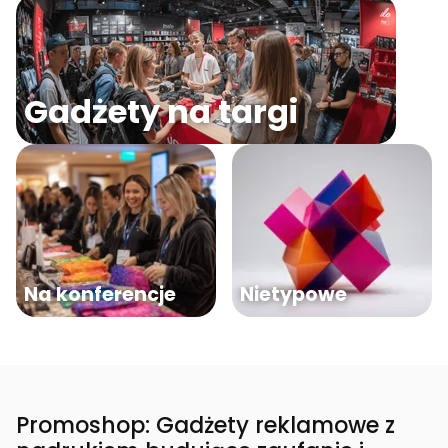
Gadżety na targi
Na konferencje
Nietypowe
Promoshop: Gadżety reklamowe z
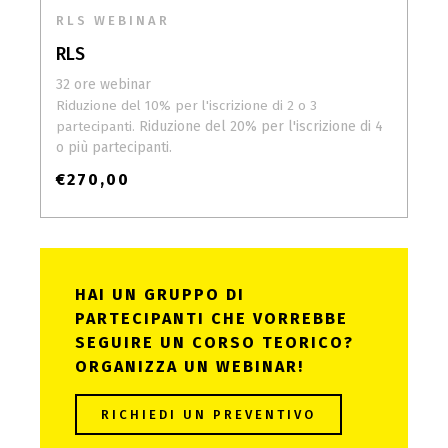
RLS WEBINAR
RLS
32 ore webinar
Riduzione del 10% per l'iscrizione di 2 o 3
Riduzione del 20% per l'iscrizione di 4
partecipanti.
o più partecipanti.
€
270,00
HAI UN GRUPPO DI
PARTECIPANTI CHE VORREBBE
SEGUIRE UN CORSO TEORICO?
ORGANIZZA UN WEBINAR!
RICHIEDI UN PREVENTIVO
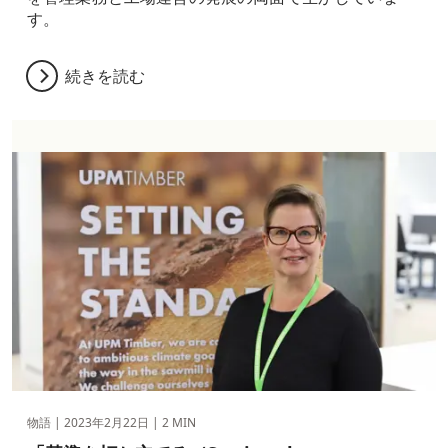
す。
続きを読む
物語 |
2023年2月22日
| 2 MIN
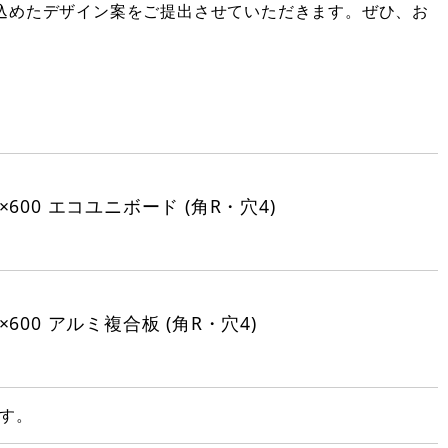
込めたデザイン案をご提出させていただきます。ぜひ、お
600 エコユニボード (角R・穴4)
600 アルミ複合板 (角R・穴4)
す。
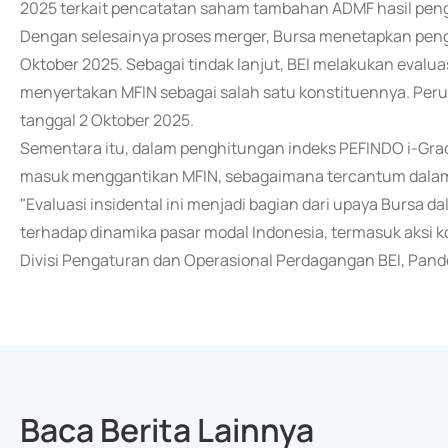
2025 terkait pencatatan saham tambahan ADMF hasil pe
Dengan selesainya proses merger, Bursa menetapkan peng
Oktober 2025. Sebagai tindak lanjut, BEI melakukan evalua
menyertakan MFIN sebagai salah satu konstituennya. Perub
tanggal 2 Oktober 2025.
Sementara itu, dalam penghitungan indeks PEFINDO i-Grad
masuk menggantikan MFIN, sebagaimana tercantum dalam l
"Evaluasi insidental ini menjadi bagian dari upaya Bursa d
terhadap dinamika pasar modal Indonesia, termasuk aksi kor
Divisi Pengaturan dan Operasional Perdagangan BEI, Pand
Baca Berita Lainnya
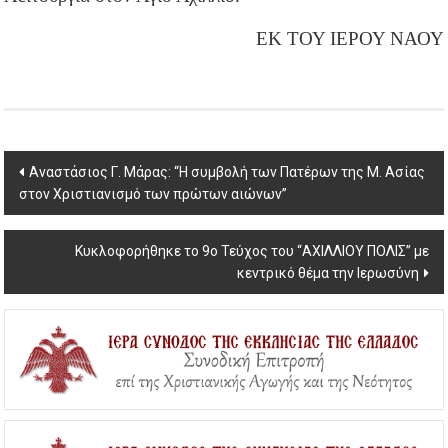
ΕΚ ΤΟΥ ΙΕΡΟΥ ΝΑΟΥ
Post
Αναστάσιος Γ. Μάρας: “Η συμβολή των Πατέρων της Μ. Ασίας
στον Χριστιανισμό των πρώτων αιώνων”
navigation
Κυκλοφορήθηκε το 9ο Τεύχος του “ΑΧΙΛΛΙΟΥ ΠΟΛΙΣ” με
κεντρικό θέμα την Ιερωσύνη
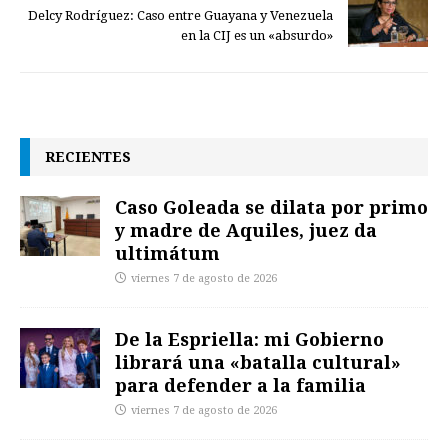
Delcy Rodríguez: Caso entre Guayana y Venezuela
en la CIJ es un «absurdo»
RECIENTES
Caso Goleada se dilata por primo
y madre de Aquiles, juez da
ultimátum
viernes 7 de agosto de 2026
De la Espriella: mi Gobierno
librará una «batalla cultural»
para defender a la familia
viernes 7 de agosto de 2026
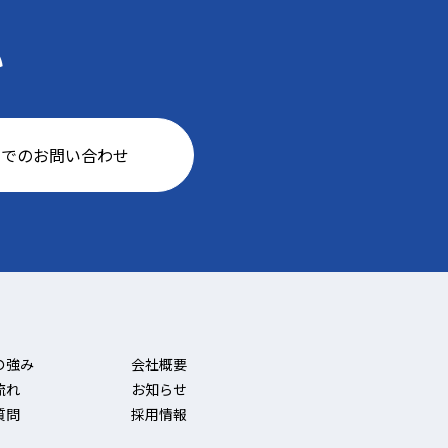
い
ルでのお問い合わせ
の強み
会社概要
流れ
お知らせ
質問
採用情報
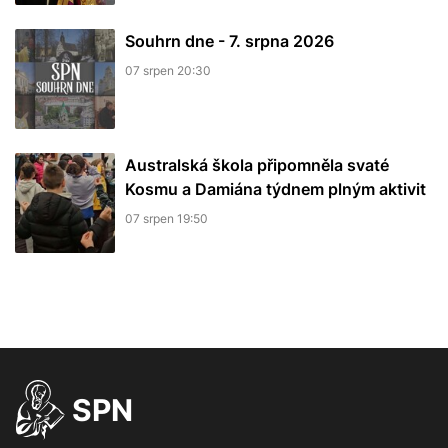
Souhrn dne - 7. srpna 2026
07 srpen 20:30
Australská škola připomněla svaté
Kosmu a Damiána týdnem plným aktivit
07 srpen 19:50
SPN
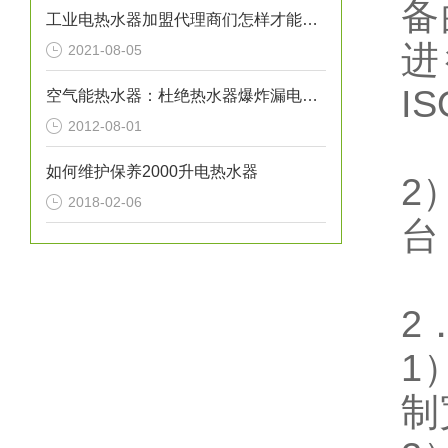
备
工业电热水器加盟代理商们怎样才能让自己的事业风生水起呢？
进
2021-08-05
I
空气能热水器：杜绝热水器爆炸漏电事故
2012-08-01
如何维护保养2000升电热水器
2
2018-02-06
台
2
1
制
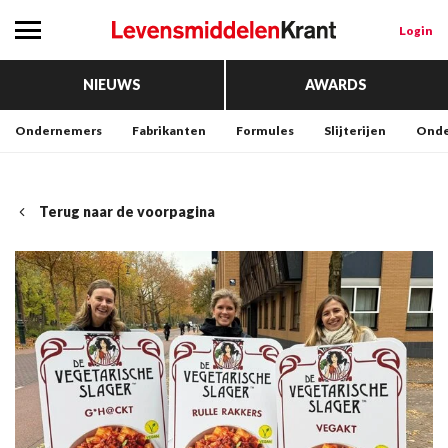
Login
NIEUWS
AWARDS
Ondernemers
Fabrikanten
Formules
Slijterijen
Onde
Terug naar de voorpagina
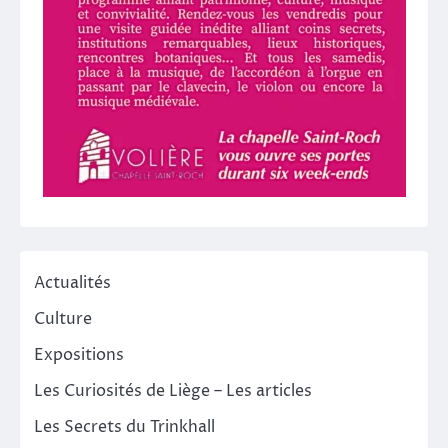
Actualités
Culture
Expositions
Les Curiosités de Liège – Les articles
Les Secrets du Trinkhall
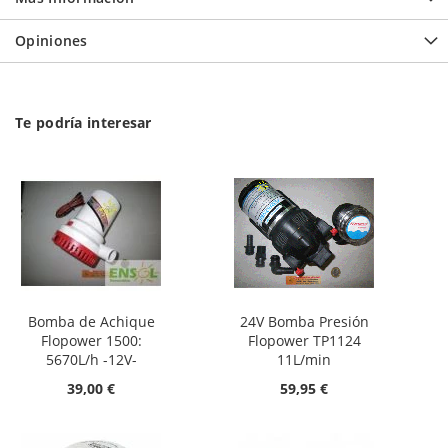
Opiniones
Te podría interesar
Bomba de Achique
24V Bomba Presión
Flopower 1500:
Flopower TP1124
5670L/h -12V-
11L/min
39,00 €
59,95 €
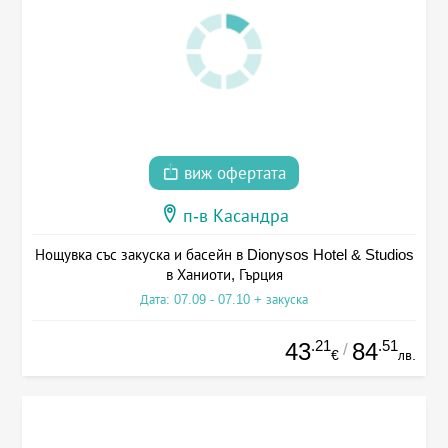
виж офертата
п-в Касандра
Нощувка със закуска и басейн в Dionysos Hotel & Studios
в Ханиоти, Гърция
Дата: 07.09 - 07.10 + закуска
.21
.51
43
84
/
€
лв.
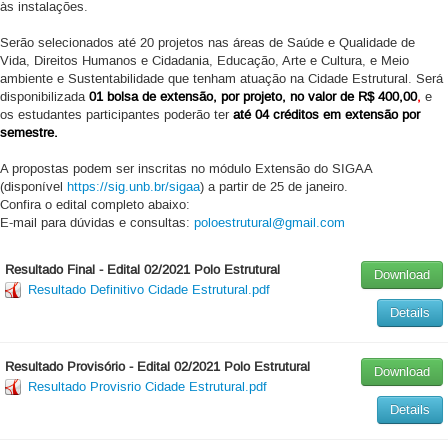
às instalações.
Serão selecionados até 20 projetos nas áreas de Saúde e Qualidade de
Vida, Direitos Humanos e Cidadania, Educação, Arte e Cultura, e Meio
ambiente e Sustentabilidade que tenham atuação na Cidade Estrutural. Será
disponibilizada
01 bolsa de extensão, por projeto, no valor de R$ 400,00
,
e
os estudantes participantes poderão ter
até 04 créditos em extensão por
semestre.
A propostas podem ser inscritas no módulo Extensão do SIGAA
(disponível
https://sig.unb.br/sigaa
) a partir de 25 de janeiro.
Confira o edital completo abaixo:
E-mail para dúvidas e consultas:
poloestrutural@gmail.com
Resultado Final - Edital 02/2021 Polo Estrutural
Download
Resultado Definitivo Cidade Estrutural.pdf
Details
Resultado Provisório - Edital 02/2021 Polo Estrutural
Download
Resultado Provisrio Cidade Estrutural.pdf
Details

» Exercise objective
Every line in the records above that contains the word "Gadżety" should be copied out.

» Task response
Gadżety na targi
Promoshop: Gadżety reklamowe z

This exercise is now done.